- Data supplied -
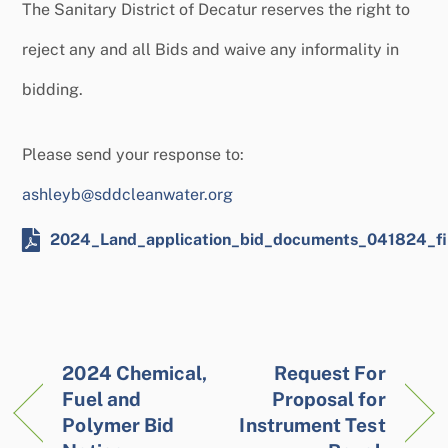
The Sanitary District of Decatur reserves the right to
reject any and all Bids and waive any informality in
bidding.
Please send your response to:
ashleyb@sddcleanwater.org
2024_Land_application_bid_documents_041824_fi
2024 Chemical,
Request For
Fuel and
Proposal for
Polymer Bid
Instrument Test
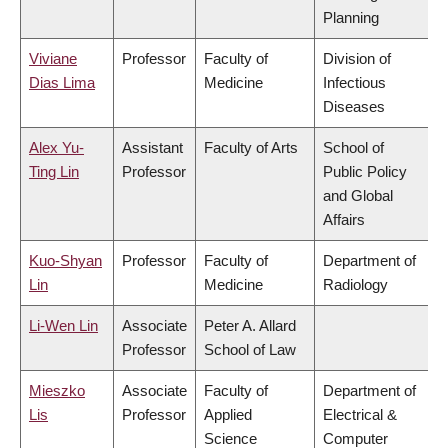
Planning
Viviane
Professor
Faculty of
Division of
Dias Lima
Medicine
Infectious
Diseases
Alex Yu-
Assistant
Faculty of Arts
School of
Ting Lin
Professor
Public Policy
and Global
Affairs
Kuo-Shyan
Professor
Faculty of
Department of
Lin
Medicine
Radiology
Li-Wen Lin
Associate
Peter A. Allard
Professor
School of Law
Mieszko
Associate
Faculty of
Department of
Lis
Professor
Applied
Electrical &
Science
Computer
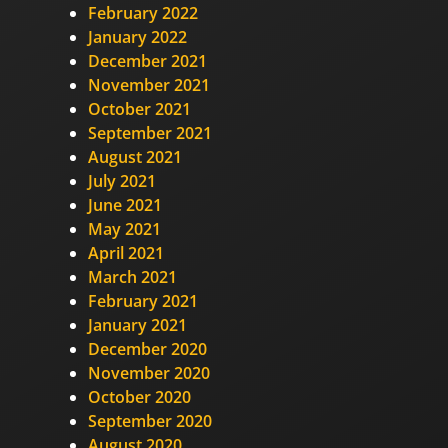
February 2022
January 2022
December 2021
November 2021
October 2021
September 2021
August 2021
July 2021
June 2021
May 2021
April 2021
March 2021
February 2021
January 2021
December 2020
November 2020
October 2020
September 2020
August 2020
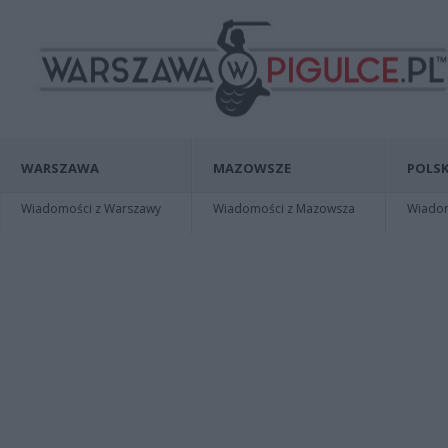
WARSZAWA
MAZOWSZE
POLSK
Wiadomości z Warszawy
Wiadomości z Mazowsza
Wiadomo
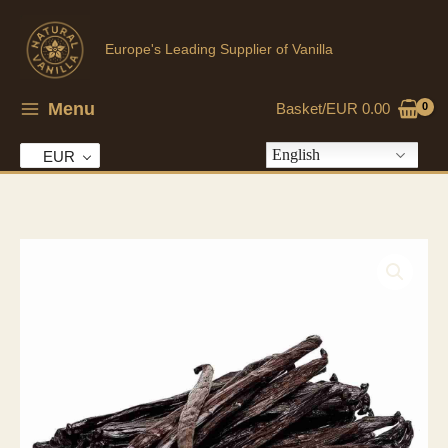
Skip
to
Europe's Leading Supplier of Vanilla
content
Menu
Basket/
EUR
0.00
English
EUR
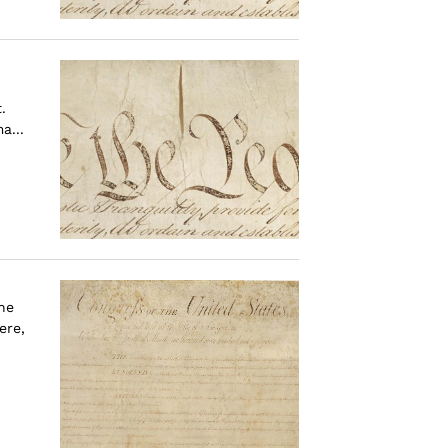
.
a...
the
ere,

- Exercise instructions -
Copy the data word for word, starting at the beginning and ending with the line that contains "Instrument Test", including that line. Leave the pictures out of your copy.

- Output of the exercise -
The Sanitary District of Decatur reserves the right to
reject any and all Bids and waive any informality in
bidding.
Please send your response to:
ashleyb@sddcleanwater.org
2024_Land_application_bid_documents_041824_fi
2024 Chemical,
Request For
Fuel and
Proposal for
Polymer Bid
Instrument Test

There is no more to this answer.